Your objective
When you copy the material below, keep every line exact and drop the pictures.

Data provided
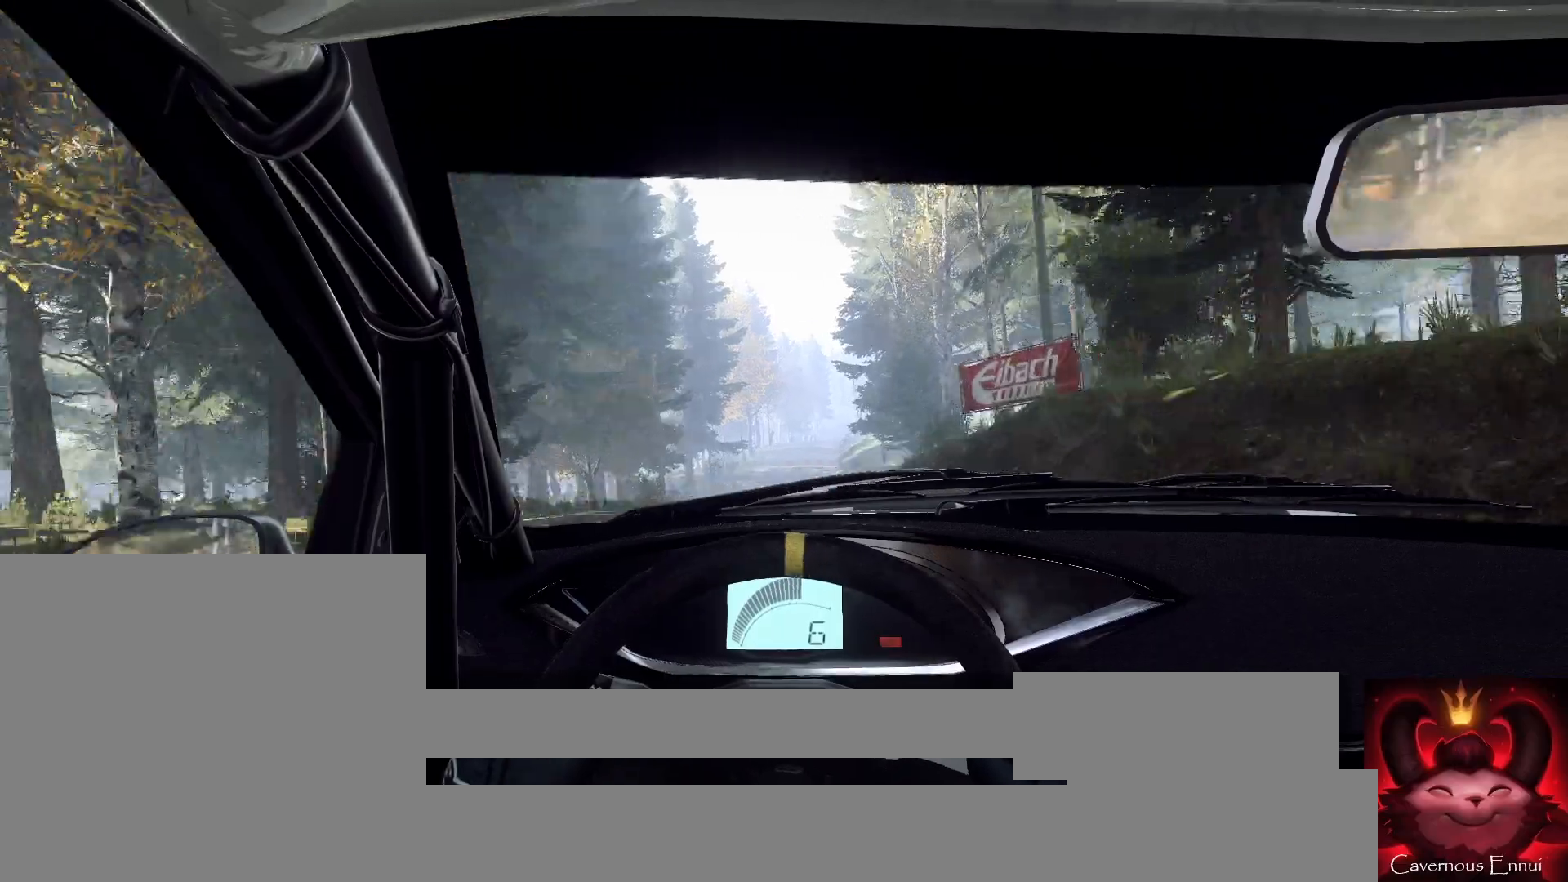
{"buttons": [], "left_stick": "center", "right_stick": "center", "events": [[167, "left_stick", "center"], [233, "right_stick", "center"]]}
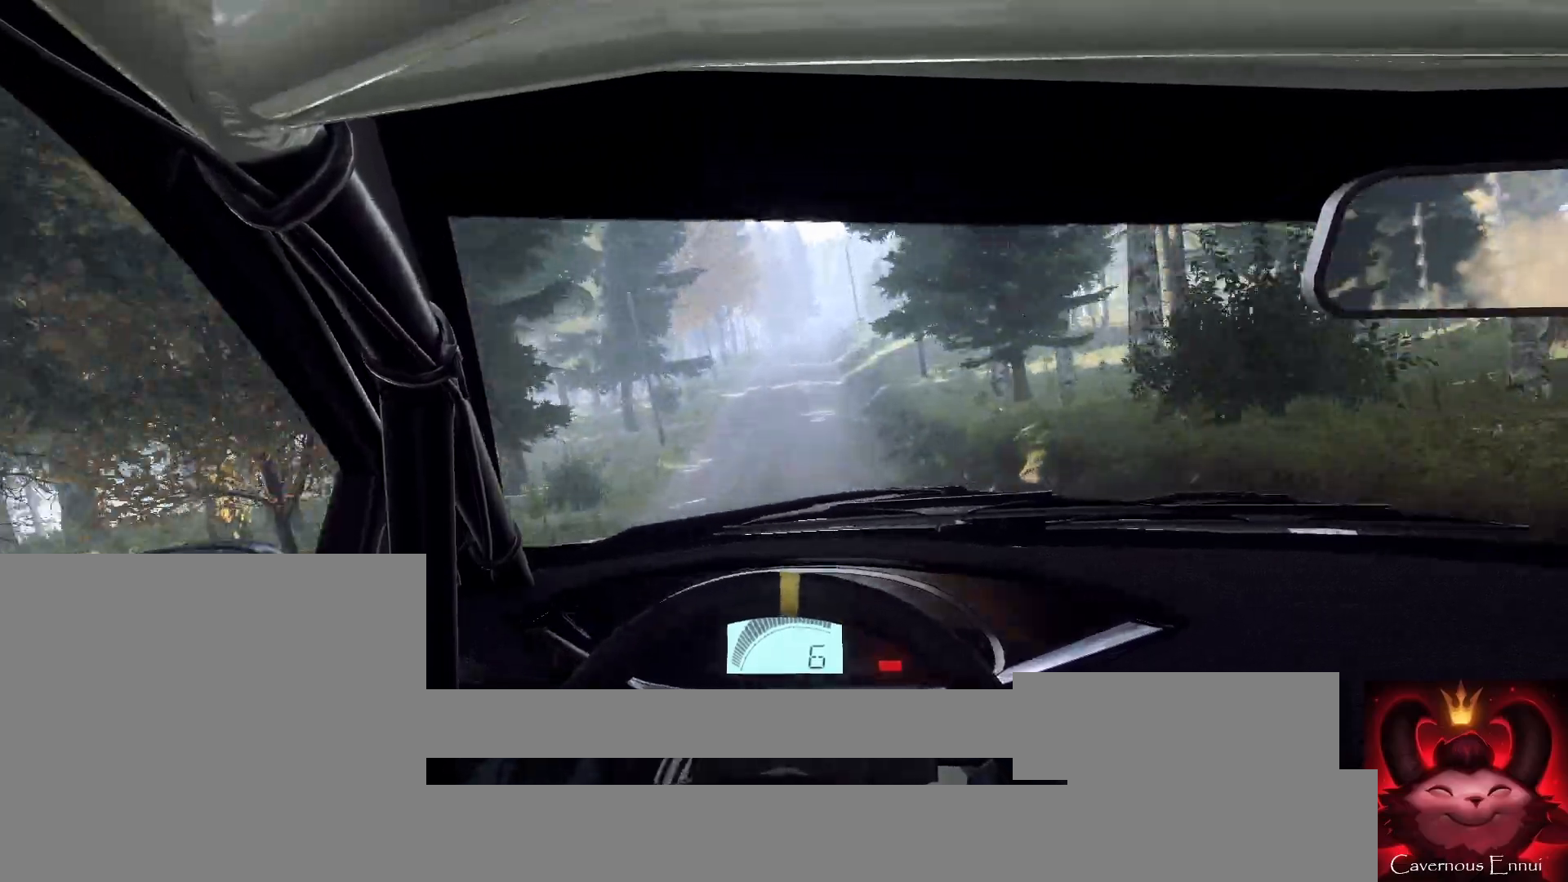
{"buttons": [], "left_stick": "center", "right_stick": "center", "events": [[300, "left_stick", "right"], [467, "left_stick", "center"]]}
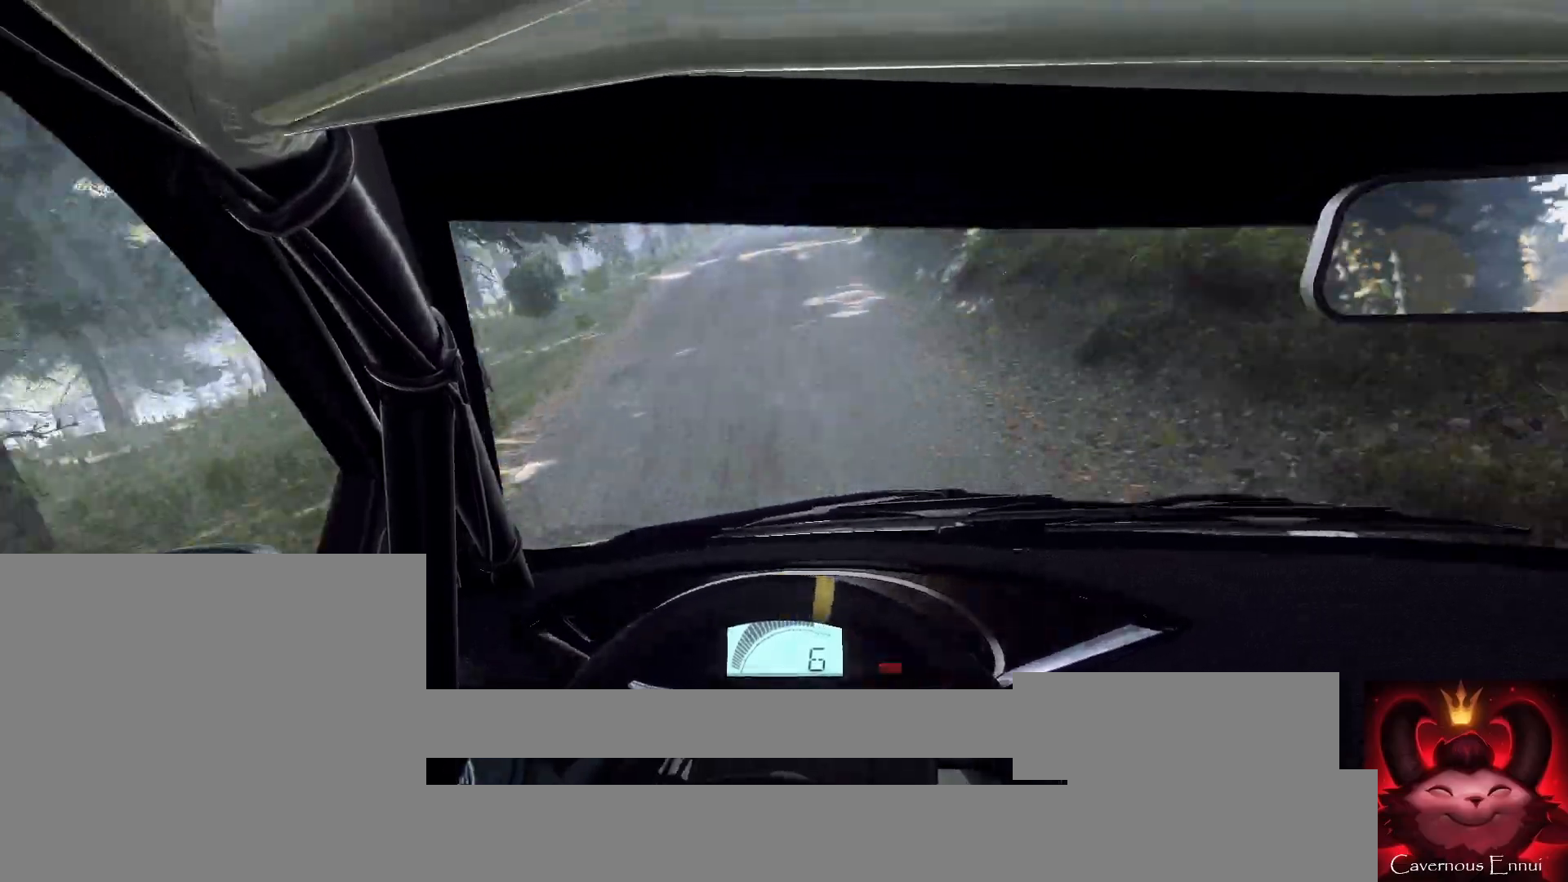
{"buttons": [], "left_stick": "center", "right_stick": "center", "events": [[100, "left_stick", "right"], [200, "left_stick", "center"], [367, "left_stick", "right"], [467, "left_stick", "center"]]}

Exercise answer
{"buttons": [], "left_stick": "center", "right_stick": "center", "events": [[167, "left_stick", "center"], [233, "right_stick", "center"]]}
{"buttons": [], "left_stick": "center", "right_stick": "center", "events": [[300, "left_stick", "right"], [467, "left_stick", "center"]]}
{"buttons": [], "left_stick": "center", "right_stick": "center", "events": [[100, "left_stick", "right"], [200, "left_stick", "center"], [367, "left_stick", "right"], [467, "left_stick", "center"]]}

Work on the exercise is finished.